Zum ersten Mal überhaupt ging die Auszeichnung – so etwas wie der Schweizer Nobelpreis – damit nicht an einen Naturwissenschaftler. Die Ehrung erhielt der Konfliktforscher für ein Thema mit trauriger Aktualität: Mit seinem Team von der ETH Zürich erforschte Cederman den Zusammenhang zwischen Ungleichheit und Bürgerkriegen.
Fallbeispiel Rohingya
Wirtschaftsminister Johann Schneider-Ammann, seines Zeichens Präsident der Marcel Benoist Stiftung, unterstrich: «Cedermans Arbeit zu den ethnischen Konflikten verdeutlicht den wichtigen Beitrag, den die Geistes- und Sozialwissenschaften zur Lösung gesellschaftlicher Probleme leisten.»
Eine der zentralen Erkenntnisse der Forschungsgruppe: Politische und wirtschaftliche Ungleichheit zwischen ethnischen Gruppen fördern Konflikte. «Burma etwa ist ein gutes Beispiel dafür», erklärt Cederman im Gespräch mit SRF News.
Das südostasiatische Land schreibt seit Jahren Negativschlagzeilen mit der Diskriminierung der muslimischen Minderheit der Rohingya; ihre brutale Vertreibung bildete den vorläufigen Höhepunkt des humanitären Dramas.

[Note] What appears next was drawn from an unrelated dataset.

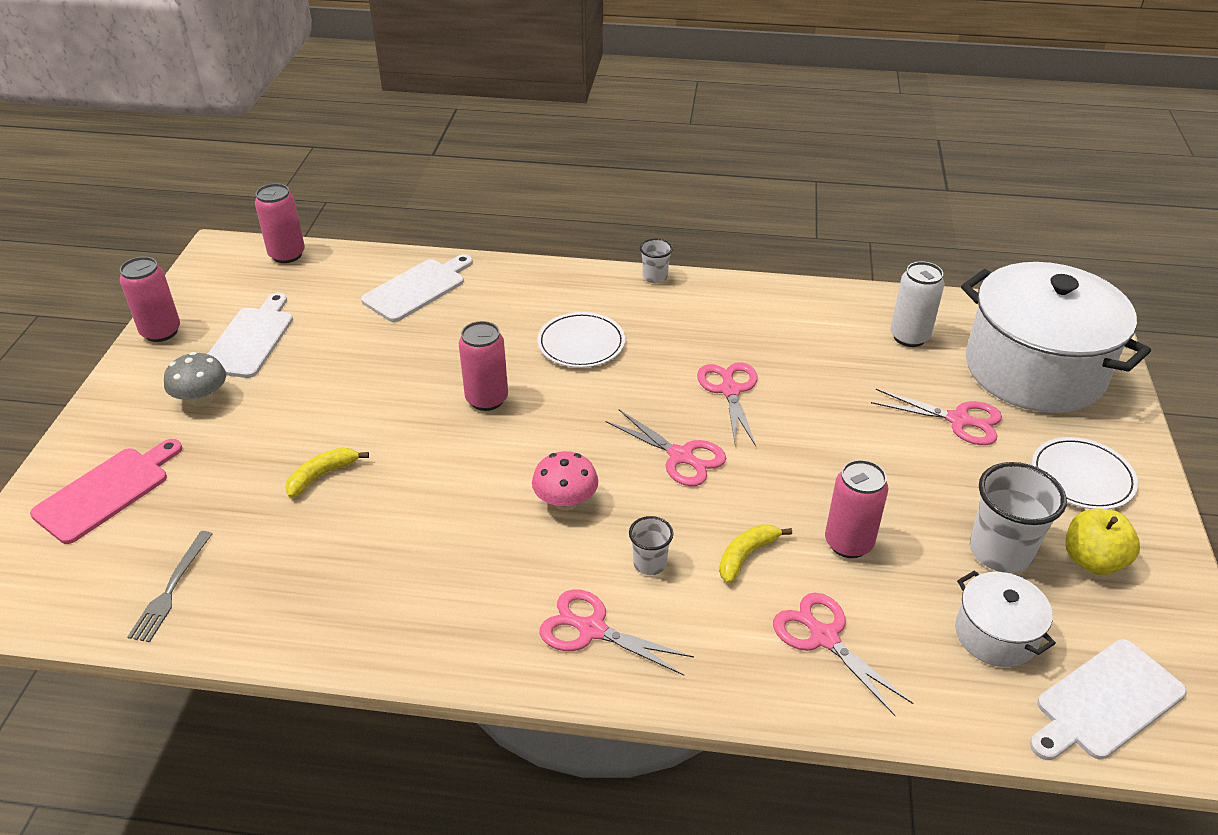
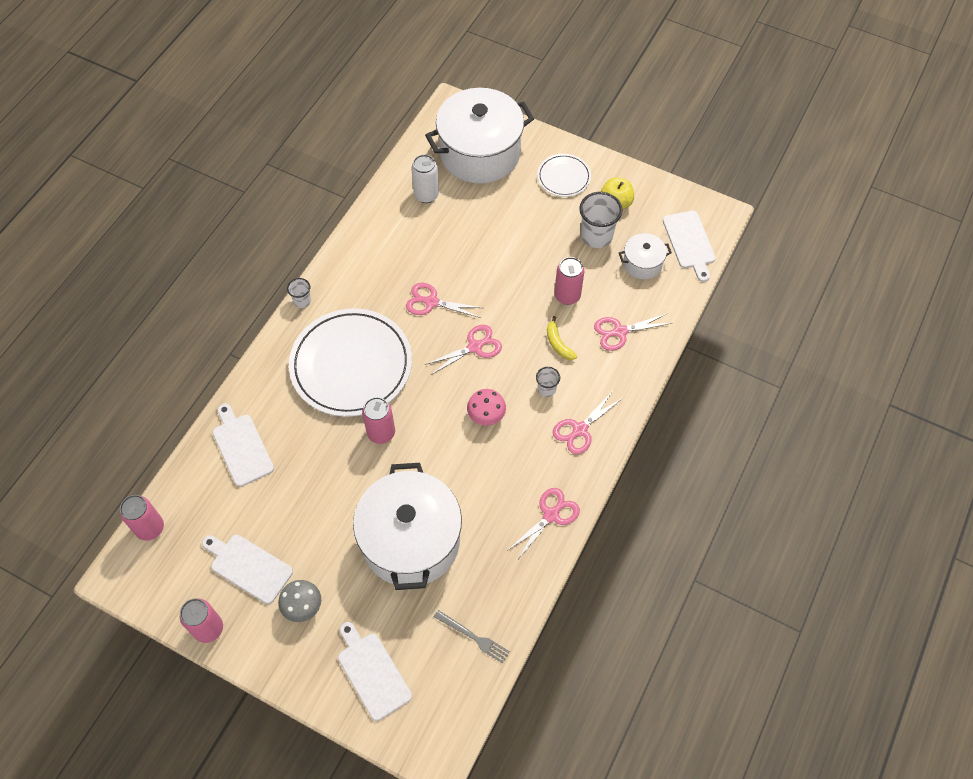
camera: 70 degrees left, 20 degrees up
pink cutting board [30,439,182,544] -> white cutting board [338,622,412,721]
yellow banana [285,448,369,498] -> white pot [353,463,462,590]
white plate [537,312,625,368] -> white plate [289,308,412,417], size x2.06
pink scissors [871,389,1002,445] -> pink scissors moved to [507,488,580,559]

«Leider gibt es aber viele ähnliche Beispiele auf der Welt», sagt der ETH-Forscher. Zunehmend macht er auch in etablierten Demokratien die Tendenz aus, ethnische Ungleichheit zu fördern. Die akademische Forschung habe deshalb die wichtige Aufgabe, auf konkrete Risiken hinzuweisen, die in der Hitze der politischen Debatte sonst nicht wahrgenommen werden, sagte Cederman gegenüber der Nachrichtenagentur sda.

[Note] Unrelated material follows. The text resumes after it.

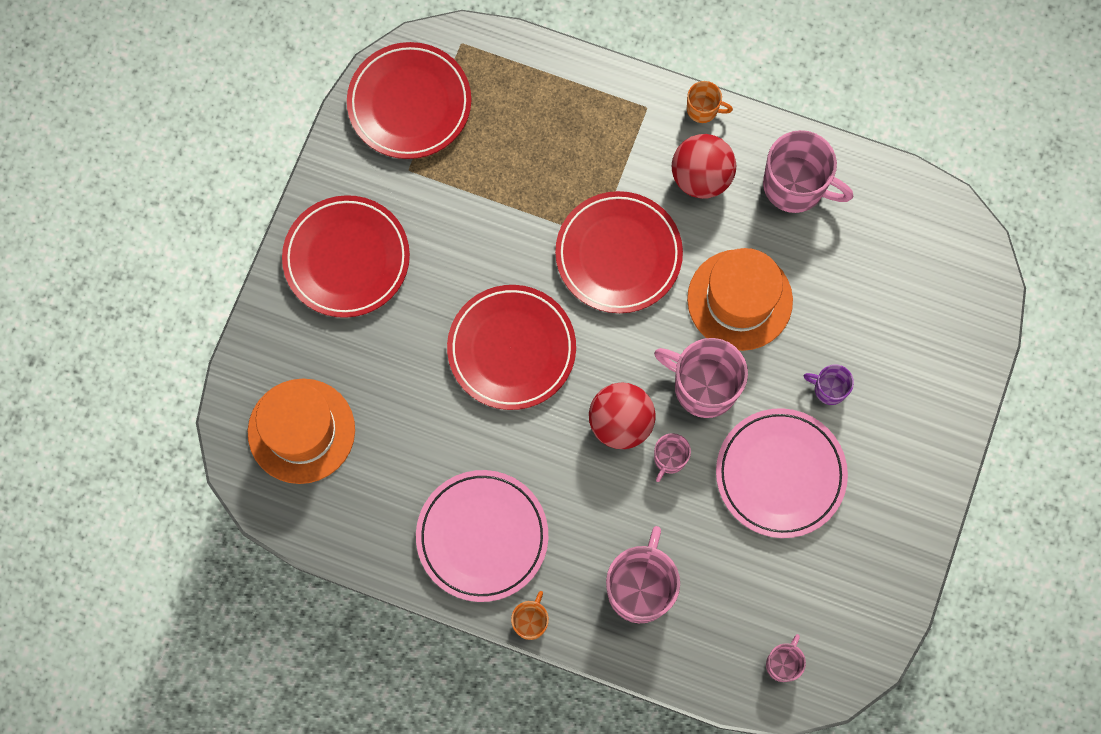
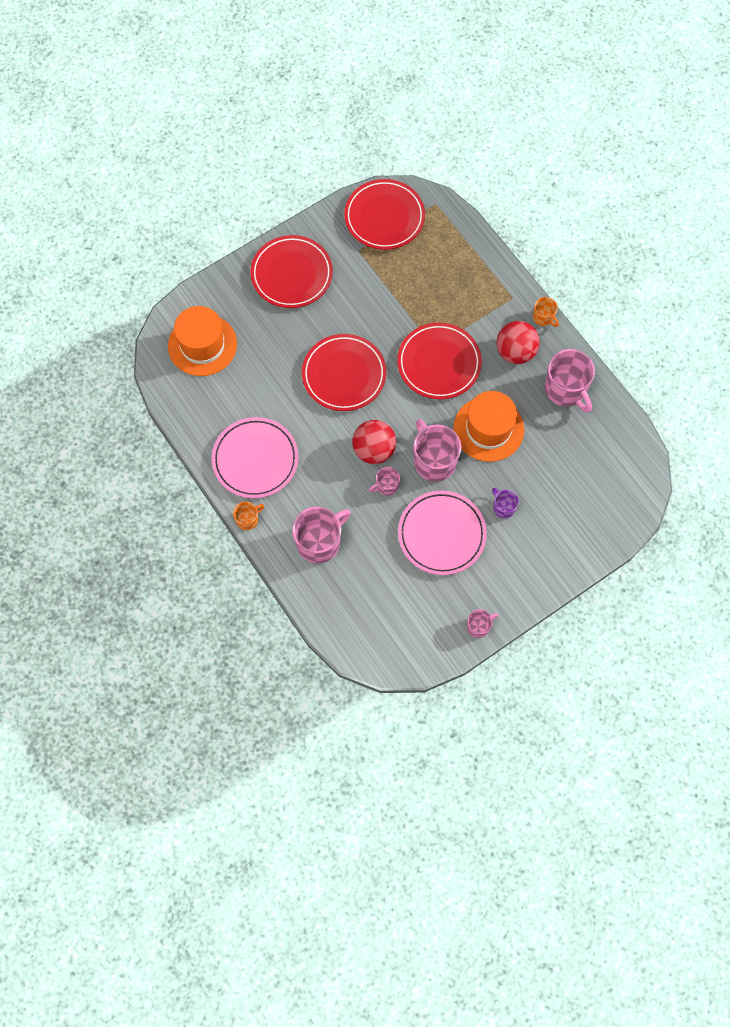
camera: 35 degrees right, 5 degrees down
pink mug [766,634,806,682] -> pink mug moved to [467,609,498,638]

Die Erkenntnis, dass sich die Unterdrückung von Minderheiten in Gegenreaktionen bis hin zu Bürgerkriegen entladen kann, scheint naheliegend. In der Konfliktforschung habe aber jahrzehntelang eine andere Lehrmeinung dominiert, erklärt Cederman: «Einflussreiche Forscher vertraten den Standpunkt, dass Ungleichheit gewisser Bevölkerungsgruppen nichts mit dem Ausbruch von Konflikten zu tun hätte.»
Mehr Gerechtigkeit und damit weniger Konflikte liessen sich erreichen, indem ethnische Gruppen in den politischen Prozess einbezogen würden. Zum Beispiel durch Abbau von Diskriminierung, Einführung von Machtteilung und Föderalismus. Allerdings: Minderheiten dürften dabei aber nicht von der Zentralregierung abgekoppelt werden, erklärt der ETH-Forscher. Als Musterbeispiel für einen gelungenen Ausgleich nennt Cederman die Schweiz.

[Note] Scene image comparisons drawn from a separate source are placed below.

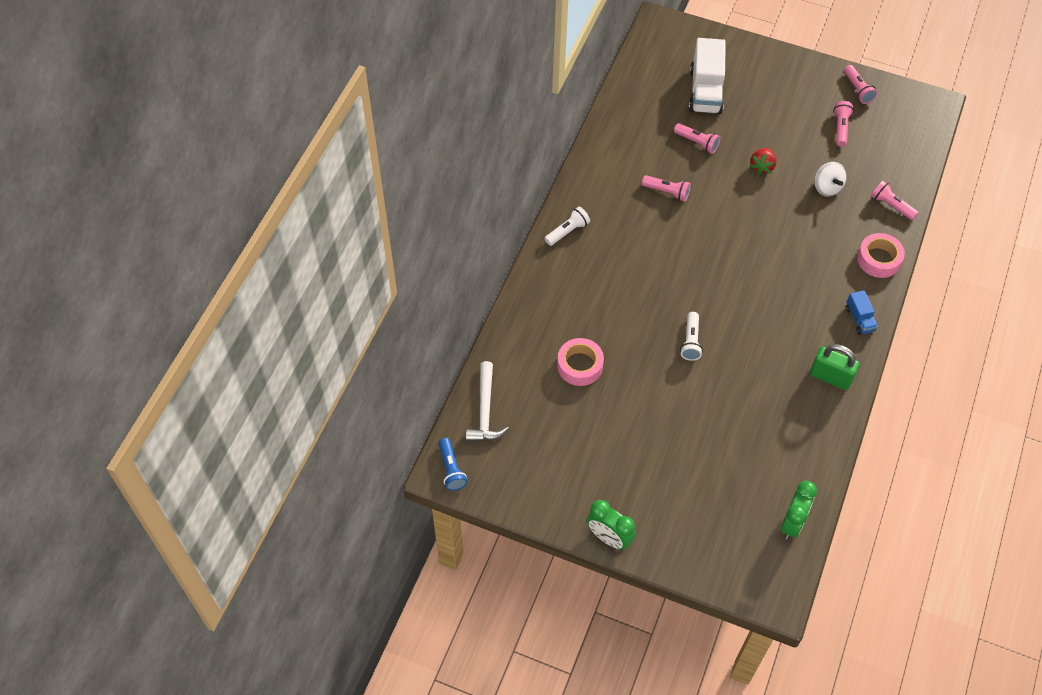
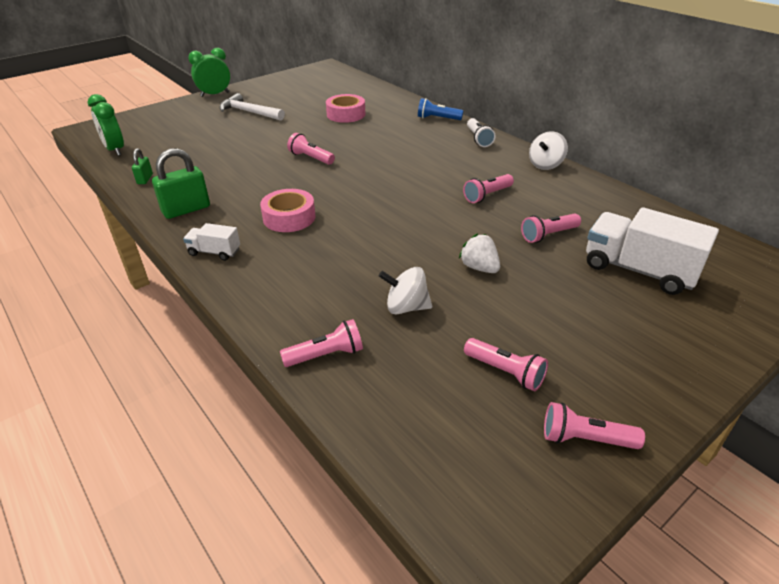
camera: 120 degrees right, 20 degrees down
blue flashlight [438,438,467,491] -> blue flashlight moved to [418,98,463,120]
white hammer [466,361,509,442] -> white hammer moved to [219,93,285,121]
white flashlight [680,312,703,361] -> pink flashlight [287,133,335,165]
red strawberry [750,148,776,175] -> white strawberry [459,233,500,273]
blue truck [846,290,878,335] -> white truck [183,223,240,261]
pink tape [857,233,905,278] -> pink tape moved to [260,189,316,232]
none -> green padlock [132,148,153,184]
none -> white spinning top [529,131,568,170]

Kompromiss statt Konfrontation
Eine Frage der Balance also. Diese scheint etwa mit Blick auf die Katalonien-Frage in Schieflage geraten zu sein. Immerhin: Der neue spanische Regierungschef Pedro Sanchez kündigte heute an, dass die Katalanen ein Referendum für mehr Autonomie abhalten können.
Cederman begrüsst den Schritt. Die konservative Regierung Rajoy und seine Vorgänger hätten die katalanischen Autonomiebestrebungen lange unterdrückt: «Doch Madrids Kompromisswilligkeit ist für eine friedliche Lösung des Konflikts unabdingbar.»
Als Vermittler zwischen Madrid und Barcelona sieht Cederman sich und seine Forschungsgruppe aber weniger: «Ich glaube nicht, dass Madrid ein grosses Interesse an unserer Forschung haben würde», sagt Cedermann mit einem Lächeln.